I also noticed that SSIS uses the first row to IGNORE what the programmer has indicated is the actual type of the data (I even told Excel to format the entire column as TEXT, but SSIS still used the data, which was a bunch of digits), and reset it. Once I fixed that by putting a single-quote in my Excel file in front of the number in the first row of data, I thought it would get it right, but no, there is additional work.
In fact, even though the SSIS External DataSource Column now has the type DT_WSTR, it will still read 43567192 as 4.35671E+007. So you have to go back into your Excel file and put single quotes in front of all the numbers.
Pretty LAME, Microsoft! But there's your solution. I have no idea what to do if the Excel file is not under your control.
I was looking for a solution for the similar issue, but didn't find anything on the internet. Although most of the found solutions work at design time, they don't work when you want to automate your SSIS package.
I resolved the issue and made it work by changing the properties of "Excel Source". By default the AccessMode property is set to OpenRowSet. If you change it to SQL Command, you can write your own SQL to convert any column as you wish.
For me SSIS was treating the NDCCode column as float, but I needed it as a string and so I used following SQL:
Select [Site], Cstr([NDCCode]) as NDCCode From [Sheet1$]
Excel source is SSIS behaves crazy. SSIS determines the type of data in a particualr column by reading first 10 rows.. hence the issue. If you have a text column with null values in first 10 roes, SSIS takes the data type as Int. With a bit of struggle, here is a workaround
Insert a dummy row (preferrably first row) in the worksheet.
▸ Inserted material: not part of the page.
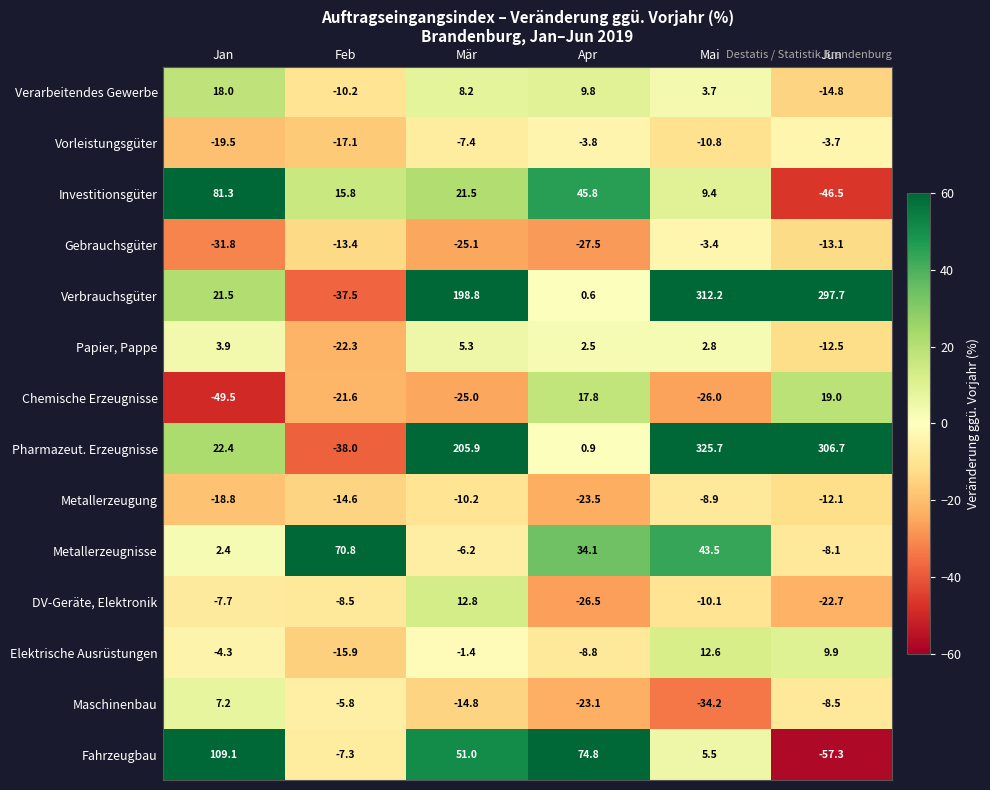

List the labels in order of Verarbeitendes Gewerbe value, largest first.

Jan, Apr, Mär, Mai, Feb, Jun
I prefer doing this thru a Script task, you may consider using some service to preprocess the file before SSIS connects to it
With the duummy row, you are sure that the datatypes will be set as you need
Read the data using Excel source and filter out the dummy row before you take it for further processing.
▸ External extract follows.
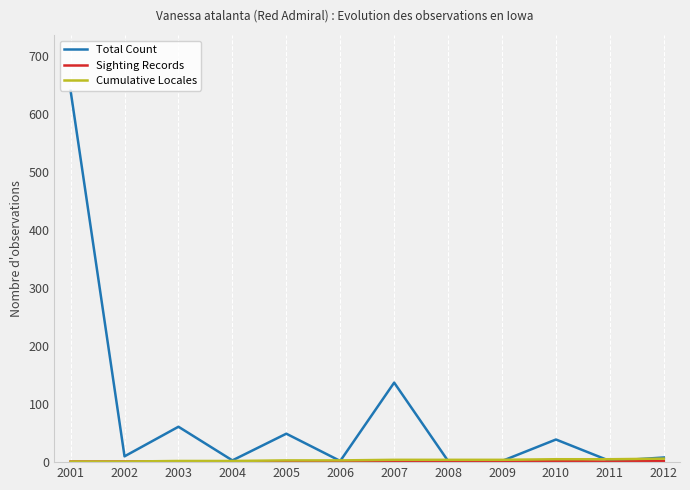

What is the greatest value displayed?

640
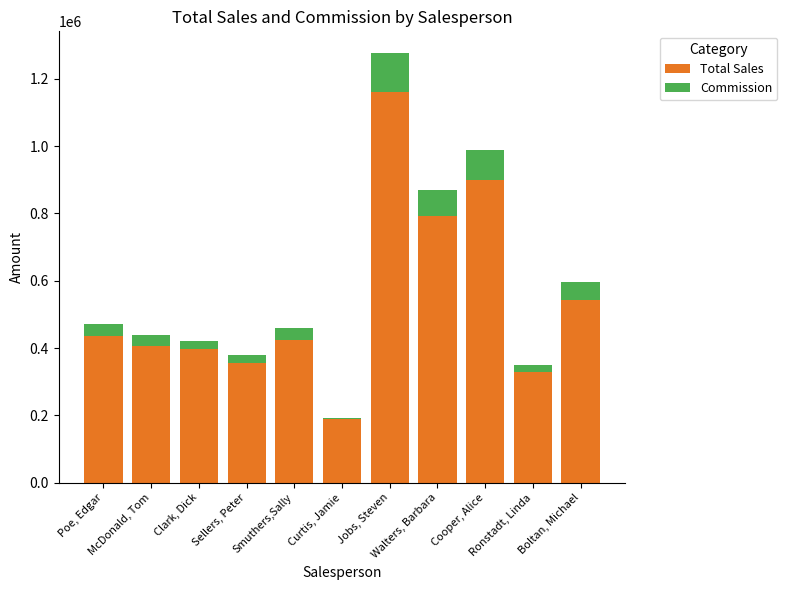

Count the number of categories in the chart.

11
I know it is a bit shabby, but it works :)
I could fix this issue. while creating the SSIS package, I manually changed the specific column to text (Open the excel file select the column, right click on column, select format cells, in number tab select Text and save the excel).
Now create the SSIS package and test it. It works. Now try to use the excel file where this column was not set as text.
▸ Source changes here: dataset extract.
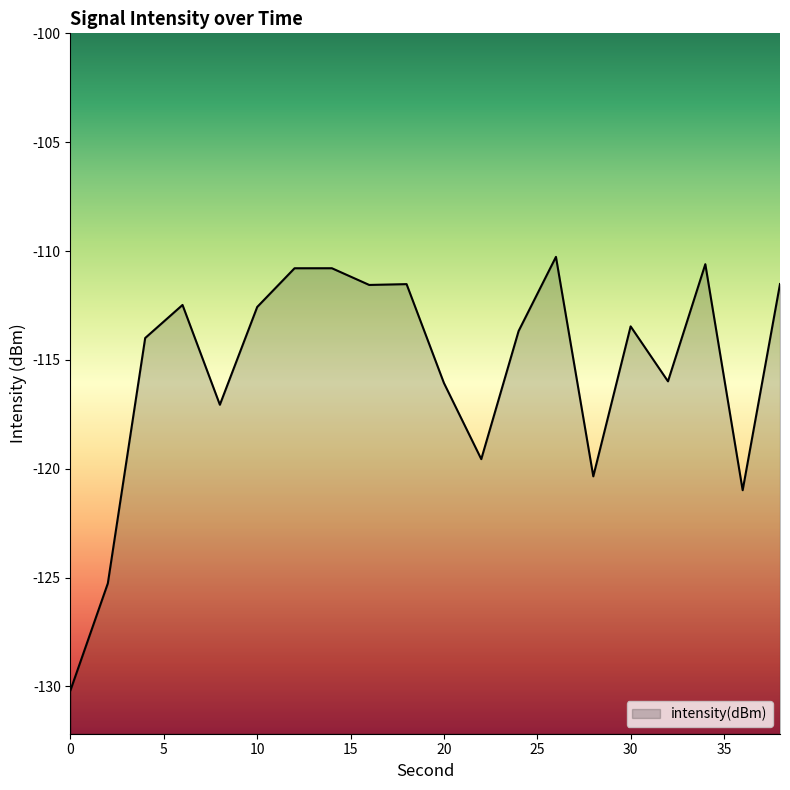

What is the value of the 18th point from the left?

-110.6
It worked for me and I could execute the package successfully.
This should be resolved simply, just untick the box "Frist row as column names" and all data will be collected as text data type. Only downside of this choice is that you have to manage the columns names from the auto names (column 1, 2 etc) and handle the first row which contains the column names.
I had trouble implementing the solution here - I could follow the instructions, but it only gave new errors.
I solved my conversion issues by using a Data Conversion entity. This can be found on the SSIS Toolbox under Data Flow Transformations. I placed the Data Conversion between my Excel Source and OLE DB Destination, linked Excel to Data C, Data C to OLE DB, double clicked Data C to bring up a list of the data columns. Gave the problem column a new Alias, and changed the Data Type column.
Lastly, in the Mappings of the OLE DB Destination, use the Alias column name, rather than the original Excel column name. Job done.
You can use a Data Conversion component to convert to the desired data types.